Intervention de Jean-Pierre Gorges

Réunion du 9 octobre 2014 à 11h00
Commission d'enquête relative à l'impact sociétal, social, économique et financier de la réduction progressive du temps de travail

Photo issue du site de l'Assemblée nationale ou de WikipediaJean-Pierre Gorges :

Pourquoi vos idées, qui semblent composer un tableau idyllique, restent si minoritaires ? À mon avis, la raison principale tient dans le fait que vous simplifiez trop la réalité. Néanmoins, je suis d'accord avec vous pour affirmer que nous ne retrouverons pas des taux de croissance élevés ; je demande d'ailleurs – en vain jusqu'à présent – que l'on élabore le budget en ne tenant pas compte de la croissance du PIB, afin que celle-ci ne constitue pas la variable d'ajustement du solde des finances publiques en retenant la prévision de croissance qui permet de fixer le déficit au niveau souhaité.

Monsieur Larrouturou, vous raisonnez dans un monde sans frontières. Jusqu'aux années 1980, nous nous trouvions dans une économie de production dans laquelle il suffisait de produire ce que les gens consommaient, les avancées de la technologie permettant de réduire le temps de travail. Au bout d'un moment, la croissance du progrès technique stagne et les citoyens consomment moins car ils n'ont pas besoin de trois réfrigérateurs et de quinze télévisions. C'est ainsi que nous avons créé l'obsolescence programmée de tous les produits – même des maisons – afin de nourrir artificiellement l'activité. Aujourd'hui, les progrès de la technologie croissent à nouveau fortement – les smart phones contiennent plus d'intelligence que celle déployée par la NASA pour envoyer un homme sur la lune –, et il convient d'en tenir compte. Votre modèle fait abstraction du temps, des frontières et des monnaies.

Si l'on avait partagé les revenus du travail en même temps que le temps de travail lors de l'élaboration des lois sur les 35 heures, on n'aurait pas ébranlé notre compétitivité.

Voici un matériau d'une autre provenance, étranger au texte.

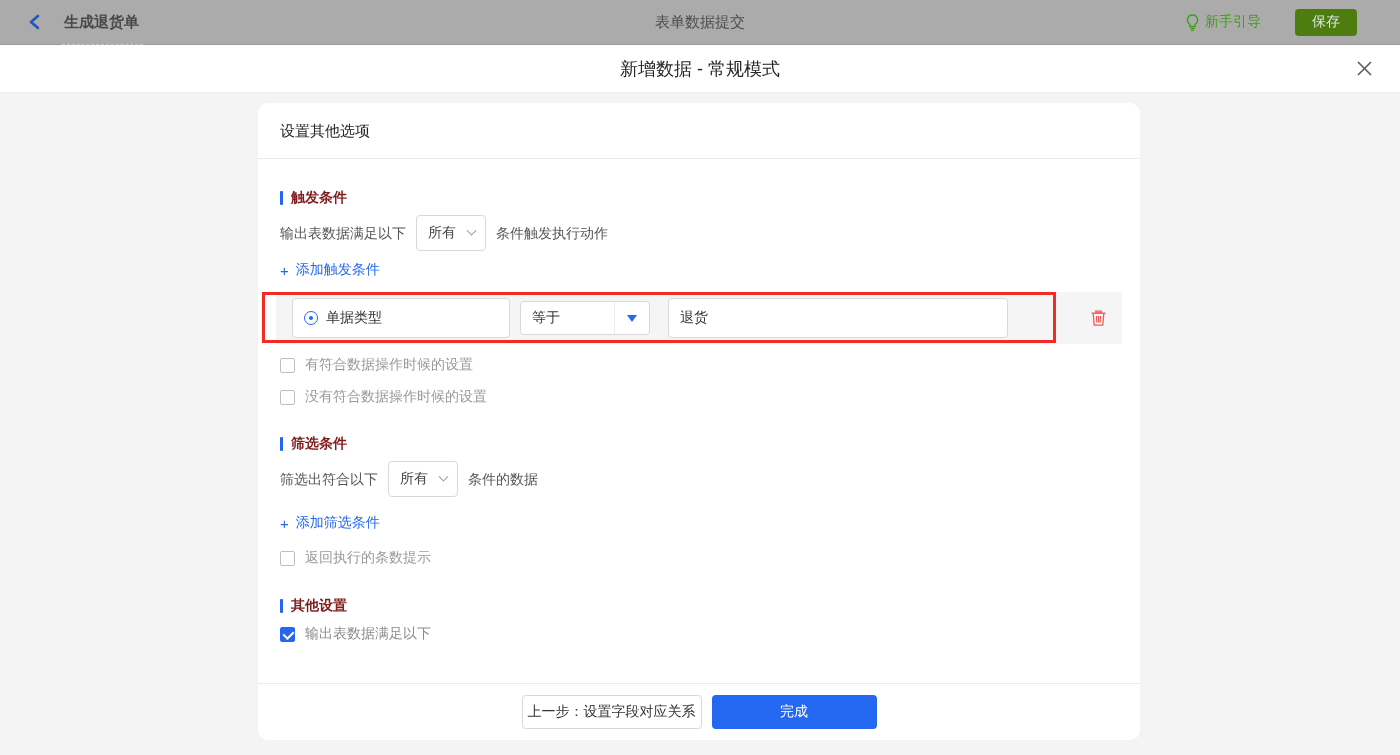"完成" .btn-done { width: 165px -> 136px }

Le solde des balances extérieures décroche entre la France et de l'Allemagne en 2002 – l'Allemagne dégageant maintenant un excédent de 170 milliards d'euros et la France un déficit de 60 milliards d'euros –, car la mise en place de l'euro nous interdisait de dévaluer ; or la France dévaluait souvent pour maintenir sa compétitivité relative par rapport à l'Allemagne, cette dernière ayant toujours fabriqué des produits de meilleure qualité que les nôtres. Cela montre bien l'importance de la monnaie. Pour les chefs d'entreprise, le temps de travail constitue un handicap bien moins important que les contraintes, l'organisation et le mode de vie français – par exemple, on nous a cité des cas où les inspecteurs du travail empêchent d'embaucher des personnes de moins de 18 ans ou imposent à de petites entreprises des travaux pour 800 000 d'euros en raison d'un risque de présence d'amiante. C'est cela qui pèse au quotidien. On s'attarde trop sur le temps de travail, alors que c'est notre système global qui présente des vices de construction. Or nous sommes en compétition avec le monde entier, les Chinois aujourd'hui et les Indiens demain : il faut intégrer cette question des frontières.

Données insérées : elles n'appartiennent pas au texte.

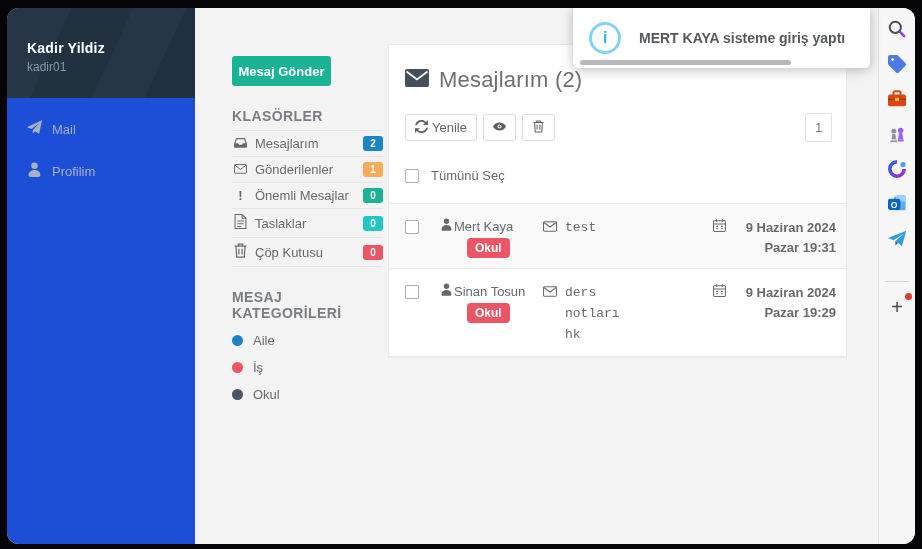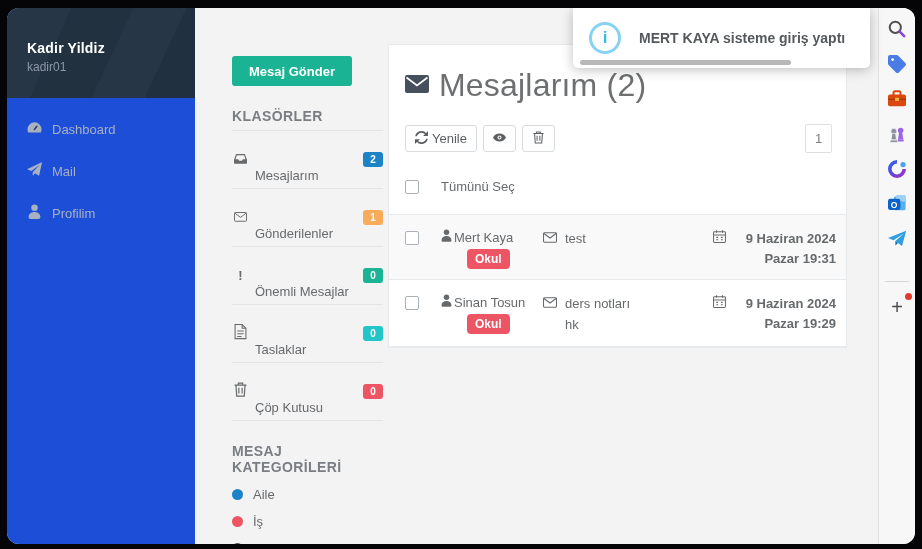"Mesaj Gönder" .compose-btn { width: 120px -> 99px }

Votre modèle idyllique s'avère simplificateur, car on a l'impression que travailler quatre jours résoudra nos problèmes. Nous devons faire face à une forte contrainte de temps : depuis 30 ans, les budgets sont en déficit, et nous devons trouver 200 milliards d'euros sur les marchés financiers, cette année, pour rembourser nos levées d'emprunts et continuer de fonctionner. Nous avons besoin de mesures aux résultats immédiats.

Vous avez oscillé entre le Parti socialiste et les Verts au cours de votre parcours politique : on sent un mélange de ces deux inspirations chez vous, puisque vous croyez à la croissance écologiste, qui redistribuerait les emplois, mais ce modèle n'arrive pas à montrer son efficacité. Vous avez de bonnes idées, mais elles ne peuvent pas s'intégrer à notre monde marqué par la compétition internationale.